ENUNCIADO:
Reproduce al pie de la letra el fragmento del material que comienza en la línea que contiene "Print R, t and distortion with" y termina en la línea que contiene "0.001961, -0.999421, 1.919274]]", ambas incluidas.

DATOS PROPORCIONADOS:
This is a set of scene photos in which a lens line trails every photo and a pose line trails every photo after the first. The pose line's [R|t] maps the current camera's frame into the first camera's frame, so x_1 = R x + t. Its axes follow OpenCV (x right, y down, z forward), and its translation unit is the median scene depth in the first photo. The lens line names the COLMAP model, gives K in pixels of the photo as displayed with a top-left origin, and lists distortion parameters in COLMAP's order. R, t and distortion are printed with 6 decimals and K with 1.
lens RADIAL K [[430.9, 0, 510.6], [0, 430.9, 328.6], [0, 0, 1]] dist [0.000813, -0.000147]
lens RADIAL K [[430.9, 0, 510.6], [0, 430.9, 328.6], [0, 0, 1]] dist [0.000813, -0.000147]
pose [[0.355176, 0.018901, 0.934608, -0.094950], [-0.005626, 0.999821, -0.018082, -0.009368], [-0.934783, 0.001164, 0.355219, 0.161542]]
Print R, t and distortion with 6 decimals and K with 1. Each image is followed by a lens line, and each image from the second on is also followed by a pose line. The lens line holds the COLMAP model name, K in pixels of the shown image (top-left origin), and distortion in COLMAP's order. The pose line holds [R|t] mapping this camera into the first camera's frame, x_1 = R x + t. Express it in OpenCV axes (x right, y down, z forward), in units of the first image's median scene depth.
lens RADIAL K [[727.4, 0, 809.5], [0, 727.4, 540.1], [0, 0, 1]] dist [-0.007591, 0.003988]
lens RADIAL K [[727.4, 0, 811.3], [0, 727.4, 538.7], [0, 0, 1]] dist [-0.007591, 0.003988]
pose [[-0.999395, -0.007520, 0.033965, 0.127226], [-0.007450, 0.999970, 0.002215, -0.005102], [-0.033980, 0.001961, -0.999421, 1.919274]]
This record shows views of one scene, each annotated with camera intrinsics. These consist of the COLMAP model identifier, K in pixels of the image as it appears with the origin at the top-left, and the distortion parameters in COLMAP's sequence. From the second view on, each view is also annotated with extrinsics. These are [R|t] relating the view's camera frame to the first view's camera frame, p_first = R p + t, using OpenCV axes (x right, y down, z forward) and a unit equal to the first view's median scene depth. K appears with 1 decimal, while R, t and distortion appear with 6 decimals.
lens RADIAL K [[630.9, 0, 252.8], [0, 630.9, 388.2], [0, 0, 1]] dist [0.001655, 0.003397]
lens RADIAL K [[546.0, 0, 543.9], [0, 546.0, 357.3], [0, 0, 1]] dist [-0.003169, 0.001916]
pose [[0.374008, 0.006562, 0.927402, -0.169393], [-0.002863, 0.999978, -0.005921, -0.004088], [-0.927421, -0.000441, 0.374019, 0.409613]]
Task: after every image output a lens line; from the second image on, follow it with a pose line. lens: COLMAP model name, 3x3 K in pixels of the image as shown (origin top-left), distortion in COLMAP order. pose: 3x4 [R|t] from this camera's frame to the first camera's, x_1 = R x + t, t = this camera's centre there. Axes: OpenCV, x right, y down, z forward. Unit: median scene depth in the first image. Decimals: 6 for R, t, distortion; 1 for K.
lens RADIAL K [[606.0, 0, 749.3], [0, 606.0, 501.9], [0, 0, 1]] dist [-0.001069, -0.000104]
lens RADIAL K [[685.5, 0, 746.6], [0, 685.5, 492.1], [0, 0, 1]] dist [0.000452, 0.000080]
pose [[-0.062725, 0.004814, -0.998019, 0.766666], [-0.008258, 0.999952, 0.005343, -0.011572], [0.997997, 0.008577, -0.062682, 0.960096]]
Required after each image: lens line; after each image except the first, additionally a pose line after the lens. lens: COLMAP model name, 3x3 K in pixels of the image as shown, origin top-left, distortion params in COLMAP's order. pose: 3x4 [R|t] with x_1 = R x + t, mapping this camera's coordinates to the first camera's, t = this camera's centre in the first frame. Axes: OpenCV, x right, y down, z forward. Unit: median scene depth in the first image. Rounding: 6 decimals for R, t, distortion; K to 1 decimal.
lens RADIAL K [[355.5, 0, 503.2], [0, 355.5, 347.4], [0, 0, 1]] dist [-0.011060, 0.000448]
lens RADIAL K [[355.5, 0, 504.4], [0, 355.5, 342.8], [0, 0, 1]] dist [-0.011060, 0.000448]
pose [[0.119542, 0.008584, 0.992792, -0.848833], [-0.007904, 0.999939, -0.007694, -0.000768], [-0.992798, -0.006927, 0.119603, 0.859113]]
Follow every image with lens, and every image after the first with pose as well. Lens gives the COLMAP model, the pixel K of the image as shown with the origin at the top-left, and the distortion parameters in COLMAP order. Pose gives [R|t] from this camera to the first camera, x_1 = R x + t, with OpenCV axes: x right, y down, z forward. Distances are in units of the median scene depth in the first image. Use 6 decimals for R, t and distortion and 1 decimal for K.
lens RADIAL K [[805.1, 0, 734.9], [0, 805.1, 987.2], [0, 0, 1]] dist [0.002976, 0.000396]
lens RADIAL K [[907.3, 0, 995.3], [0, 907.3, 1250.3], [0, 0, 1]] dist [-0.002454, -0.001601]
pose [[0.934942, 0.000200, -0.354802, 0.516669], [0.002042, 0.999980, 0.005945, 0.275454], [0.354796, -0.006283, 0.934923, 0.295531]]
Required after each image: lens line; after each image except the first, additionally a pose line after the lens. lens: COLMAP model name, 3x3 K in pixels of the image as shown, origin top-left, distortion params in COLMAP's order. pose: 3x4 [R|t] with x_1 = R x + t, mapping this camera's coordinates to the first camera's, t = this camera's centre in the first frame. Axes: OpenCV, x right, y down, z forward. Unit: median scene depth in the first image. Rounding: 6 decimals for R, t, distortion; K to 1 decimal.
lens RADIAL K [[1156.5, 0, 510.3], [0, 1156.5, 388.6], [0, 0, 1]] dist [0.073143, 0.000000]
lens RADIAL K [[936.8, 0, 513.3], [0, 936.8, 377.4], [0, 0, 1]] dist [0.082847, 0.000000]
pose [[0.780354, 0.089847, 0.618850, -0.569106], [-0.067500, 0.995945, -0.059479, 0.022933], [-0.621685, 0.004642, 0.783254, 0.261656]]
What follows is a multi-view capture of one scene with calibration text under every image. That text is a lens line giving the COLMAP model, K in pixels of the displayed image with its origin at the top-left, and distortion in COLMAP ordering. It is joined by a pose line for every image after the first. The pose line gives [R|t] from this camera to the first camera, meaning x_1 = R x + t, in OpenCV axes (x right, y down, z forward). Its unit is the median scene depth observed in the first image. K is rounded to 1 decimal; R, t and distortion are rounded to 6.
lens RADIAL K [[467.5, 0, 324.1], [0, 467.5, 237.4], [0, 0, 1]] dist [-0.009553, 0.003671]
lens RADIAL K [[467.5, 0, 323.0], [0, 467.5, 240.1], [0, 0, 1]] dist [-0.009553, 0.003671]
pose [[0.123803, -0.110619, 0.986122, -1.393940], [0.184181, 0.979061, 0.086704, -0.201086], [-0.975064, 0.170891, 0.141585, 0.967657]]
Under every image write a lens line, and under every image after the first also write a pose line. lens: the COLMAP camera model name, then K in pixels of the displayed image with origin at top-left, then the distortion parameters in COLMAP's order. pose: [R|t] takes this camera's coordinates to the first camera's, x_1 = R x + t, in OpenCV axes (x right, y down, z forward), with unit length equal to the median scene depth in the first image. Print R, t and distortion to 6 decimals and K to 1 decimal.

SOLUCIÓN:
Print R, t and distortion with 6 decimals and K with 1. Each image is followed by a lens line, and each image from the second on is also followed by a pose line. The lens line holds the COLMAP model name, K in pixels of the shown image (top-left origin), and distortion in COLMAP's order. The pose line holds [R|t] mapping this camera into the first camera's frame, x_1 = R x + t. Express it in OpenCV axes (x right, y down, z forward), in units of the first image's median scene depth.
lens RADIAL K [[727.4, 0, 809.5], [0, 727.4, 540.1], [0, 0, 1]] dist [-0.007591, 0.003988]
lens RADIAL K [[727.4, 0, 811.3], [0, 727.4, 538.7], [0, 0, 1]] dist [-0.007591, 0.003988]
pose [[-0.999395, -0.007520, 0.033965, 0.127226], [-0.007450, 0.999970, 0.002215, -0.005102], [-0.033980, 0.001961, -0.999421, 1.919274]]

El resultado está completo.